2014: 17 key areas of railways opened for 100% foreign direct investment (FDI). Two high value diesel and electric locomotive manufacturing plants with foreign capital from GE of USA and Alstom of France are already under operation.
2017 – 2021:
• Announced private passenger trains on 109 profitable routes in 12 cluster from 2022.
• Announced private freight trains on the Western and Eastern Dedicated Freight Corridors from 2022.
• Plan to corporatise seven production units of railways, producing coaches and engines. Due to very strong opposition of workers and their families, it has been deferred for the time being.
• Privatisation of over 100 railways stations in the name of their redevelopment and modernisation has actively begun. Passengers to pay additional ‘user fee’ when travelling through these stations.
• Monetisation of 87 land parcels, 84 railway colonies and 4 hill railways. Monetisation means that these assets of the Indian Railways will be handed over to capitalists on long lease for making profit.

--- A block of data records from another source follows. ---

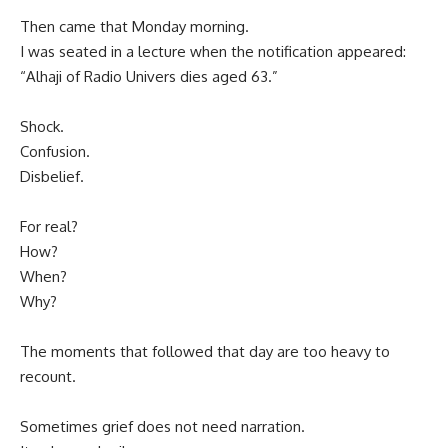
Then came that Monday morning.
I was seated in a lecture when the notification appeared:
“Alhaji of Radio Univers dies aged 63.”
Shock.
Confusion.
Disbelief.
For real?
How?
When?
Why?
The moments that followed that day are too heavy to
recount.
Sometimes grief does not need narration.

Since the Indian Railways is a Department of the Government of India, it cannot be sold directly. That is why it is being systematically broken up into different corporations and privatised part by part. About two dozen corporations have already been formed by separating activities that were previously performed by the IR and several more are being planned. Privatisation of IRCTC, IRCON, RITES, Rail Vikas Nigam, IRFC and RailTel Corporation of India has already begun through the sale of their shares.
Privatisation is a program which will ultimately lead to the transfer of all profitable activities of Indian Railways into private hands, leaving only the tracks and loss-making operations under government ownership.